We continue the presentation of films to be shown this summer. Check the blog for regular updates on the where’s and the when’s, plus more info on the films to be shown.
A couple of years ago we had the pleasure of screening a video work by Lebanese artist Rabih Mroué, With Soul With Blood. Since then we’ve attended a couple of his performances – Riding on a Cloud and The Pixelated Revolution, both at Inkonst in Malmö, as well as last year’s extraordinary retrospective at HAU in Berlin. It’s all been most engaging. This summer, we’ll be screening another of his videos, called Shooting Images.
still from Shooting Images by photographer Pascheit Spanned (2012)
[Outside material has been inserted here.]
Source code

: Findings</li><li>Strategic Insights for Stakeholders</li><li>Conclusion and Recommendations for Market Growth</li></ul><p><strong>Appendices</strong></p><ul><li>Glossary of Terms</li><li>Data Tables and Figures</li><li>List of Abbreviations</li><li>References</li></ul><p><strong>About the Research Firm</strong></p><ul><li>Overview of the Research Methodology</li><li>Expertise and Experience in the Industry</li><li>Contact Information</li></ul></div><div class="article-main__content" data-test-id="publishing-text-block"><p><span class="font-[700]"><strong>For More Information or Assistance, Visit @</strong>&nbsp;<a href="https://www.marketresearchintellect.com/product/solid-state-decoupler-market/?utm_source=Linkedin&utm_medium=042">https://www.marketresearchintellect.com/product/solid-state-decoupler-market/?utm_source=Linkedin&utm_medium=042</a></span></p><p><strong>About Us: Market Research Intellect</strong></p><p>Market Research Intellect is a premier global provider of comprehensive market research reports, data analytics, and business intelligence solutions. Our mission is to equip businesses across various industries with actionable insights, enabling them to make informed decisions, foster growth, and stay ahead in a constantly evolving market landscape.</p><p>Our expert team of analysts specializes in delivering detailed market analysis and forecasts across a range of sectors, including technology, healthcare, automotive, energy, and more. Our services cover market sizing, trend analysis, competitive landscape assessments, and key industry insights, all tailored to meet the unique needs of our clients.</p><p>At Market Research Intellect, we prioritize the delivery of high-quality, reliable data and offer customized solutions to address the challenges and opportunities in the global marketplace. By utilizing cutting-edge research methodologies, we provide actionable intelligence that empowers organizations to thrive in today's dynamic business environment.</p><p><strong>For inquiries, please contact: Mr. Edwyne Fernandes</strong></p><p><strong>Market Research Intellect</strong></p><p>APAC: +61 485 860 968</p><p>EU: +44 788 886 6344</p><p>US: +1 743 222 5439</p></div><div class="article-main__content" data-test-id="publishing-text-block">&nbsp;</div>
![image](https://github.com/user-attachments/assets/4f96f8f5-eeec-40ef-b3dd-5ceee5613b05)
“Shooting Images by Rabih Mroué shows a performative reenactment of existing videos uploaded onto websites such as YouTube in which we see what a person is recording with his mobile phone: a Syrian regime sniper aiming his rifle at the civilian and shooting. The cameraman’s death becomes apparent when the phone, through which we witness the scene, is roughly slammed to the ground. Investigating the images produced outside of official regime media during the Syrian civil war, ongoing since 2011, Mroué became intrigued by these disturbing videos that portray the questionable reciprocal intimacy that exists in the brief moment of eye contact between the sniper and civilian when the rifle’s sight line aligns with the lens of the mobile phone.”
– quoted from Gwen Parry, Former West website
The term shot-reverse shot is used to describe an editing technique of classical Hollywood continuity in films. It features singular images of faces that are assumed by the viewer of the film to be looking at each other, taking turns talking to each other, although they are not shown together in the same image frame. The shot-reverse shot emphasizes the linear, the chronological, and the logical. In Shooting Images we see literal version of the shot-reverse shot being deconstructed.
“I had been struck by one sentence:
“The Syrian protestors are recording their own deaths”.
I found a lot of material, but one group of videos grabbed me in particular, in which we witness a cameraman being shot by a sniper or simply by one of the regime’s soldier forces.
These videos show the moments of eye contact between sniper and cameraman, when the gun’s line of sight and the camera’s lens meet.”